So often we measure a community by its physical amenities — its parks, neighbourhoods and facilities.
But is it really anything much at all without the power of people, maybe with a touch of another power as well?
For one little girl, who has been dealt the great misfortune of a fatal illness, and for her family, the community response seems like a bit of a miracle.
Ten-year-old Katharina McGregor has Niemann-Pick Type C (NPC), a genetic metabolic disorder. Diagnosed three years ago, doctors estimated the Blackfalds child had only five years to live.
There are just 500 cases of the disease worldwide. It stops her body from metabolizing cholesterol properly. Instead of gathering in the heart and arteries, the cholesterol ends up in her liver, spleen and, worst of all, her brain. As she becomes more affected, young Katharina will eventually lose all her brain function.
Slowly she is becoming more disabled and now spends a lot of time in her wheelchair.
If it weren’t enough to see your first-born child slipping away, her parents, Terese, 35, and Amory McGregor, 36, have been challenged by a few other setbacks.
Terese has had back surgery. Amory was laid off from his oilpatch-related job, and only recently found work on a road crew. Unfortunately it takes him away a lot. The couple have two other children — Dominik, eight, and Jarrome, six.
While Katharina’s illness is genetic, neither of the boys are showing any signs of having Niemann-Pick.
Recently, the family learned it was chosen to be this year’s Neighbours Project — a community effort spearheaded by the international organization A Better World, based in Lacombe.
The Neighbours Project will see the McGregors’ home undergo an extreme makeover, similar to the TV rendition, to make needed adjustments before Katharina becomes more disabled.
Project co-ordinator Ronda Ziakris says that starting on Saturday, over 100 volunteers will begin renovations.
“It’s a heartbreaking story. So we go in hook, line and sinker for two weeks and get this done.”

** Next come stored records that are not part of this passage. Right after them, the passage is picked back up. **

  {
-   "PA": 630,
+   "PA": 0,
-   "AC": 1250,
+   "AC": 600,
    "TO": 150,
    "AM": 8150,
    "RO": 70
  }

The McGregors will move out of their home during that time.
The project will see an accessible bathroom built where the boys’ bedroom is now, on the main floor, beside Katharina’s bedroom. She will end up with a suite, with a Disney Princess theme.
The boys will get a new bedroom in the basement, complete with a “really cool” Super Mario Brothers theme. There will be a main floor laundry built to make it easier for Terese who has difficulty with stairs because of her back. As time goes by, and Katharina gets sicker, the laundry will increase.

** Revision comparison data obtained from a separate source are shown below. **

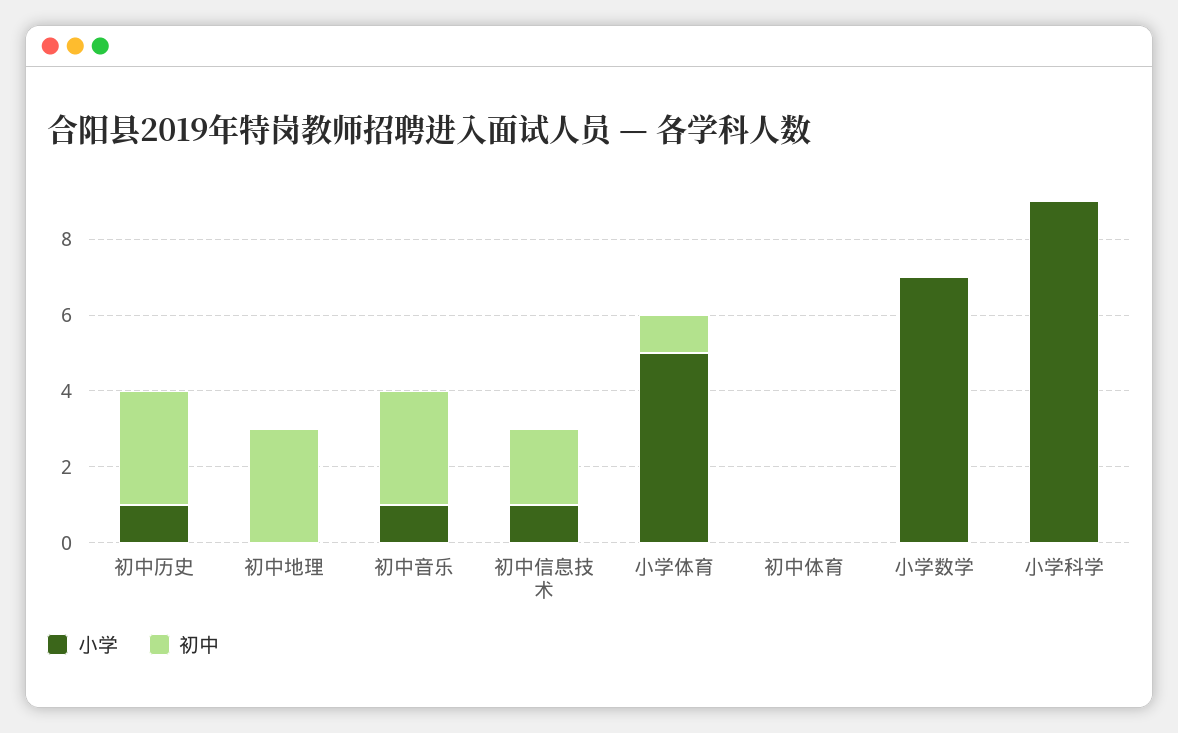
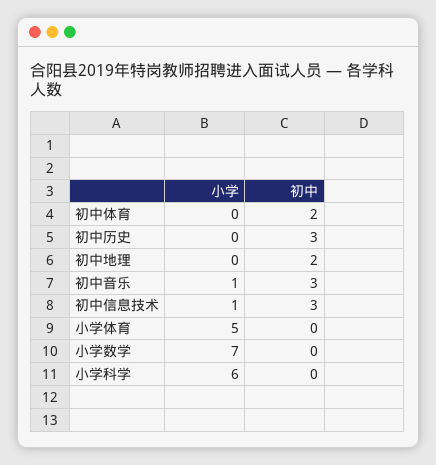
  {
    "小学": {
-     "初中历史": 1,
+     "初中历史": 0,
      "初中地理": 0,
      "初中音乐": 1,
      "初中信息技术": 1,
      "小学体育": 5,
      "初中体育": 0,
      "小学数学": 7,
-     "小学科学": 9
+     "小学科学": 6
    },
    "初中": {
      "初中历史": 3,
-     "初中地理": 3,
+     "初中地理": 2,
      "初中音乐": 3,
-     "初中信息技术": 2,
+     "初中信息技术": 3,
-     "小学体育": 1,
+     "小学体育": 0,
-     "初中体育": 0,
+     "初中体育": 2,
      "小学数学": 0,
      "小学科学": 0
    }
  }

The renovation will also include a lift. Ziakris said the lift was donated by an Edmonton family whose child recently passed away and who wanted to pay it forward. “We’re thrilled. Lifts are very expensive.”
In fact, everything is being donated for the project, which is worth between $50,000 and $60,000.

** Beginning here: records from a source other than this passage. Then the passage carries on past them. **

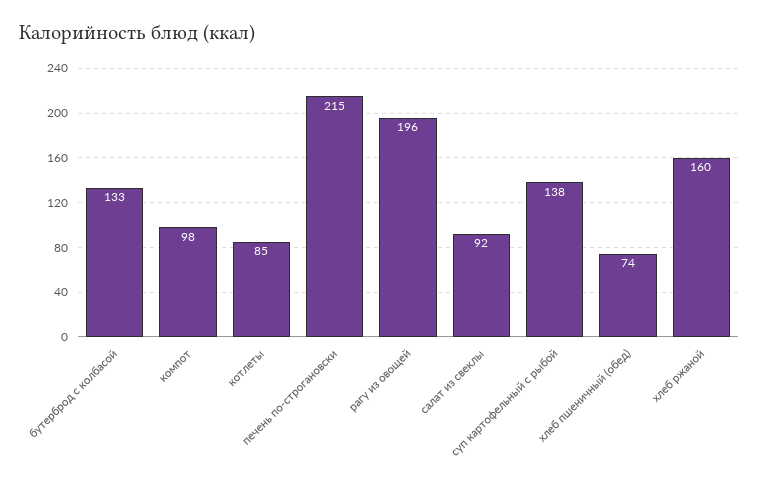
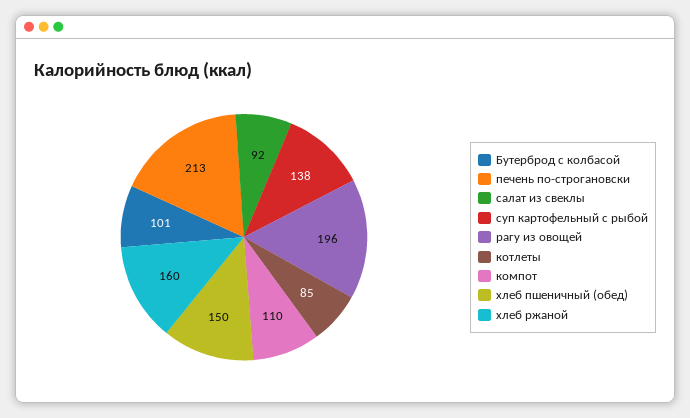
  {
-   "бутерброд с колбасой": 133,
+   "бутерброд с колбасой": 101,
-   "компот": 98,
+   "компот": 110,
    "котлеты": 85,
-   "печень по-строгановски": 215,
+   "печень по-строгановски": 213,
    "рагу из овощей": 196,
    "салат из свеклы": 92,
    "суп картофельный с рыбой": 138,
-   "хлеб пшеничный (обед)": 74,
+   "хлеб пшеничный (обед)": 150,
    "хлеб ржаной": 160
  }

The donations, including all product and labour, come from Central Alberta business and corporations.
“Oh my goodness. It’s amazing. Like we have this thing that we deal with and it’s life, but a big, big stress has been: How are we going to get her into the house? How are we going to bathe her?” said Terese, a stay-at-home mom.
“For them to come in and just do this is amazing. It’s life-changing.”
Katharina is described as a happy, funny, amazing little girl, who loves playing video games, watching movies and swimming.
“She’s doing well. … She’s doing amazing,” says Terese.
In fact, she’s doing better than doctors thought she would. Her medications aren’t expected to increase the amount of time she has, just the quality of time that she has, Terese says.
“She has good days and bad days … all she really knows is that her brain won’t tell her body everything she wants it to do.” Katharina is difficult to understand when she talks because her tongue is slowly becoming paralyzed.
She is in a regular class with a bunch of her friends at St. Teresa of Avila School in Red Deer. She has an aide in class.
Katharina was tested for Niemann-Pick when she was two. It turned out to be a false negative result. It wasn’t until she was seven that doctors finally verified she had the disease.
“It was a blow, but our faith is a huge part of it. We have very strong faith and we turn to God for our strength,” Terese says.
The McGregors would not have been able to afford the renovations so they are very thankful for the Neighbours Project.
“They’ve just completely answered all of our prayers.”